Work request -> Quote the entries below word for word, from the line that contains "To the nearest" to the line that contains "Which series changed", including both of those lines.

Records supplied ->
——
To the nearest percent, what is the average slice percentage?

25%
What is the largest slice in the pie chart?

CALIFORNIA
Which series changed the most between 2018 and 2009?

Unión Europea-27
——
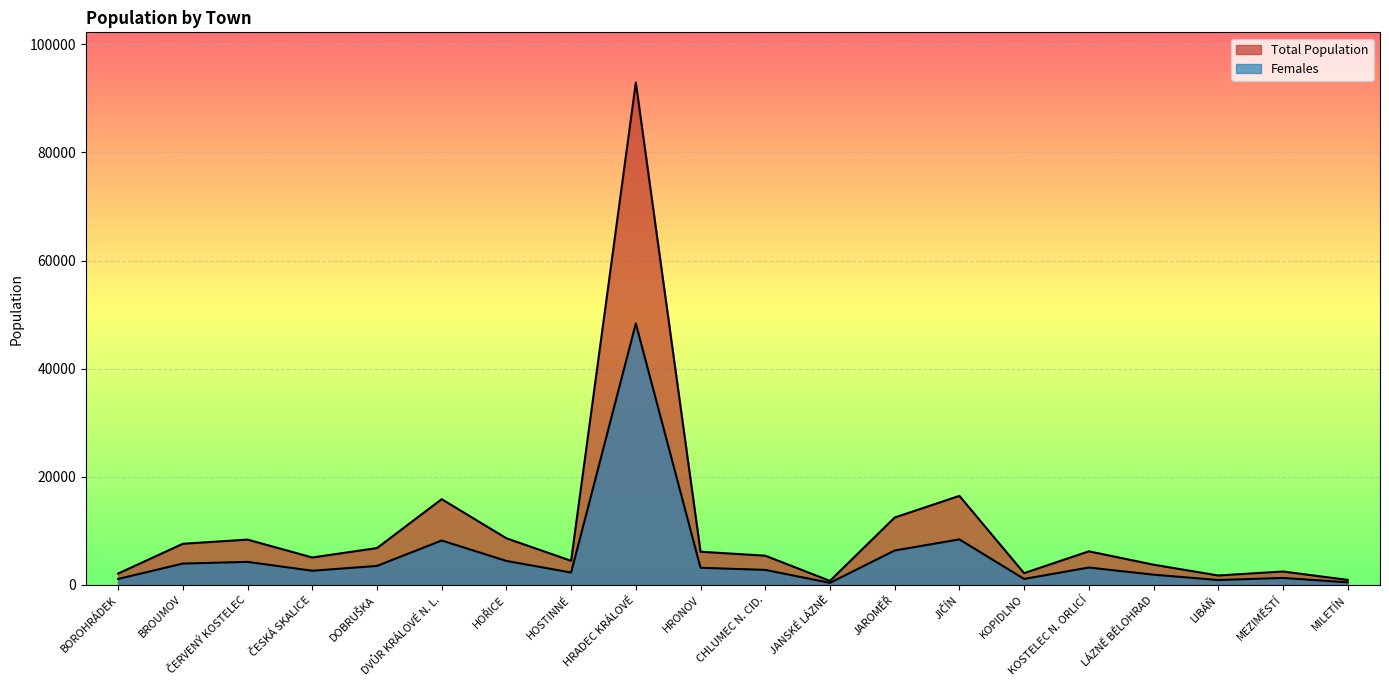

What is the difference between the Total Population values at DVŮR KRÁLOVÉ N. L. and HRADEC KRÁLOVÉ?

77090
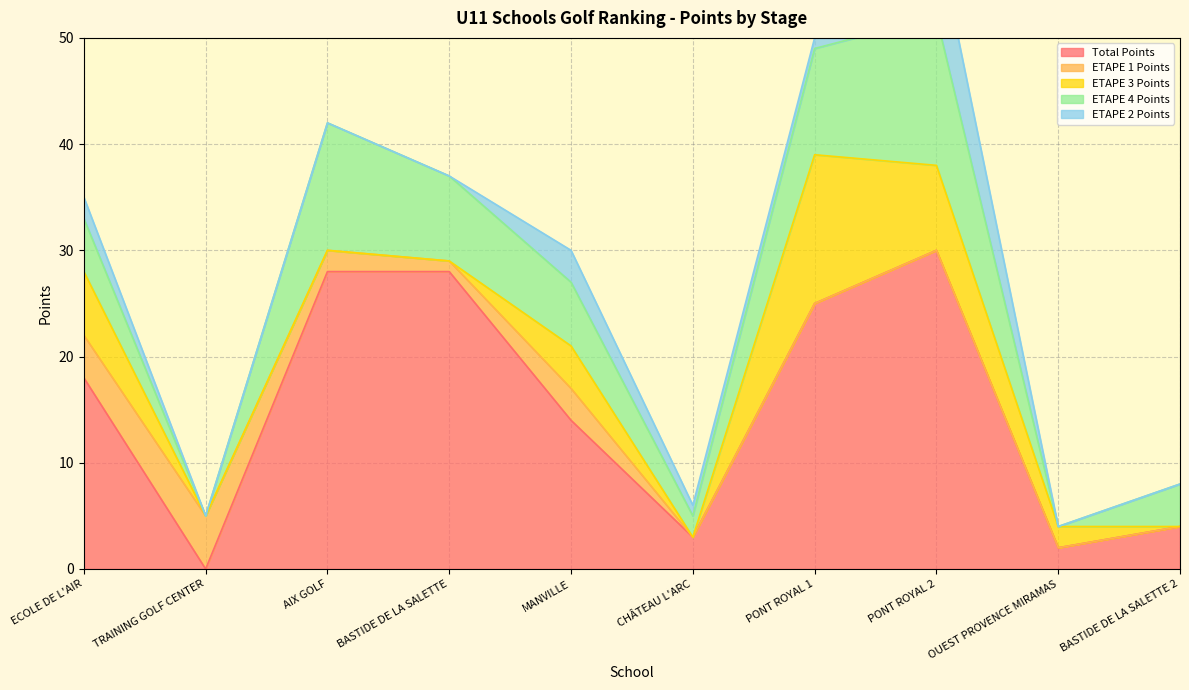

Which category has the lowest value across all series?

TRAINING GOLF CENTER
——
Final answer ->
To the nearest percent, what is the average slice percentage?

25%
What is the largest slice in the pie chart?

CALIFORNIA
Which series changed the most between 2018 and 2009?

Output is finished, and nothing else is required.